* _What the task requires_:
Convert every line of the rows below into a Markdown table with two columns, No. and Line, numbering each line and leaving out the blank ones.

* _Extracted records_:
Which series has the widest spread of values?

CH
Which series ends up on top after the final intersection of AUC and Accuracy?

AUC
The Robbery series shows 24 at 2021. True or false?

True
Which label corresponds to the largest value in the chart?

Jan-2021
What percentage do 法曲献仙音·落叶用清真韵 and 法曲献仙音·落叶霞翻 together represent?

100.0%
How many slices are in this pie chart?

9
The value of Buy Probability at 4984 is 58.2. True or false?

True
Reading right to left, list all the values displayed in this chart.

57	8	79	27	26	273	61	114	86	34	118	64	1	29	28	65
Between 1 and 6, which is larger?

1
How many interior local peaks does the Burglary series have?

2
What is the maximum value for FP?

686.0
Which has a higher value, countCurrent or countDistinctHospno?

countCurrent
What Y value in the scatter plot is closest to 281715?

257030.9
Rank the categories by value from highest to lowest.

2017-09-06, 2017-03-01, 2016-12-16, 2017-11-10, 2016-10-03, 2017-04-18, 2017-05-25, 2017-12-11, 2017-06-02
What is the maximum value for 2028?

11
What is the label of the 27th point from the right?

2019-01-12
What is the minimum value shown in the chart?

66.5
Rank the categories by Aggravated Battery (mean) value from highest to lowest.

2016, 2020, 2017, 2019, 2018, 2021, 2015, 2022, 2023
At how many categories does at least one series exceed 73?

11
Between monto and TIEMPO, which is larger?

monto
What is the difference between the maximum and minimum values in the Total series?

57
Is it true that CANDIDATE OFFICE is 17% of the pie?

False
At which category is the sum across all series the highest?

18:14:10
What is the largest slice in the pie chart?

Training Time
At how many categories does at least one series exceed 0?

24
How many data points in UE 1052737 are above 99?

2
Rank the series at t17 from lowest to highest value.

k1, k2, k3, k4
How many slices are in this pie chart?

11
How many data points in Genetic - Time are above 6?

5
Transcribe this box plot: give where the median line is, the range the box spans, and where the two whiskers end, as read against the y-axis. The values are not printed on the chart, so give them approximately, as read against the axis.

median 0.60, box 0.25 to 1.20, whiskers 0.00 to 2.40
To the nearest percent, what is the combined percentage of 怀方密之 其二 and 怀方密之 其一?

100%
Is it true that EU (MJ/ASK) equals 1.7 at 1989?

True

* _Answer area_:
| No. | Line |
|---|---|
| 1 | Which series has the widest spread of values? |
| 2 | CH |
| 3 | Which series ends up on top after the final intersection of AUC and Accuracy? |
| 4 | AUC |
| 5 | The Robbery series shows 24 at 2021. True or false? |
| 6 | True |
| 7 | Which label corresponds to the largest value in the chart? |
| 8 | Jan-2021 |
| 9 | What percentage do 法曲献仙音·落叶用清真韵 and 法曲献仙音·落叶霞翻 together represent? |
| 10 | 100.0% |
| 11 | How many slices are in this pie chart? |
| 12 | 9 |
| 13 | The value of Buy Probability at 4984 is 58.2. True or false? |
| 14 | True |
| 15 | Reading right to left, list all the values displayed in this chart. |
| 16 | 57	8	79	27	26	273	61	114	86	34	118	64	1	29	28	65 |
| 17 | Between 1 and 6, which is larger? |
| 18 | 1 |
| 19 | How many interior local peaks does the Burglary series have? |
| 20 | 2 |
| 21 | What is the maximum value for FP? |
| 22 | 686.0 |
| 23 | Which has a higher value, countCurrent or countDistinctHospno? |
| 24 | countCurrent |
| 25 | What Y value in the scatter plot is closest to 281715? |
| 26 | 257030.9 |
| 27 | Rank the categories by value from highest to lowest. |
| 28 | 2017-09-06, 2017-03-01, 2016-12-16, 2017-11-10, 2016-10-03, 2017-04-18, 2017-05-25, 2017-12-11, 2017-06-02 |
| 29 | What is the maximum value for 2028? |
| 30 | 11 |
| 31 | What is the label of the 27th point from the right? |
| 32 | 2019-01-12 |
| 33 | What is the minimum value shown in the chart? |
| 34 | 66.5 |
| 35 | Rank the categories by Aggravated Battery (mean) value from highest to lowest. |
| 36 | 2016, 2020, 2017, 2019, 2018, 2021, 2015, 2022, 2023 |
| 37 | At how many categories does at least one series exceed 73? |
| 38 | 11 |
| 39 | Between monto and TIEMPO, which is larger? |
| 40 | monto |
| 41 | What is the difference between the maximum and minimum values in the Total series? |
| 42 | 57 |
| 43 | Is it true that CANDIDATE OFFICE is 17% of the pie? |
| 44 | False |
| 45 | At which category is the sum across all series the highest? |
| 46 | 18:14:10 |
| 47 | What is the largest slice in the pie chart? |
| 48 | Training Time |
| 49 | At how many categories does at least one series exceed 0? |
| 50 | 24 |
| 51 | How many data points in UE 1052737 are above 99? |
| 52 | 2 |
| 53 | Rank the series at t17 from lowest to highest value. |
| 54 | k1, k2, k3, k4 |
| 55 | How many slices are in this pie chart? |
| 56 | 11 |
| 57 | How many data points in Genetic - Time are above 6? |
| 58 | 5 |
| 59 | Transcribe this box plot: give where the median line is, the range the box spans, and where the two whiskers end, as read against the y-axis. The values are not printed on the chart, so give them approximately, as read against the axis. |
| 60 | median 0.60, box 0.25 to 1.20, whiskers 0.00 to 2.40 |
| 61 | To the nearest percent, what is the combined percentage of 怀方密之 其二 and 怀方密之 其一? |
| 62 | 100% |
| 63 | Is it true that EU (MJ/ASK) equals 1.7 at 1989? |
| 64 | True |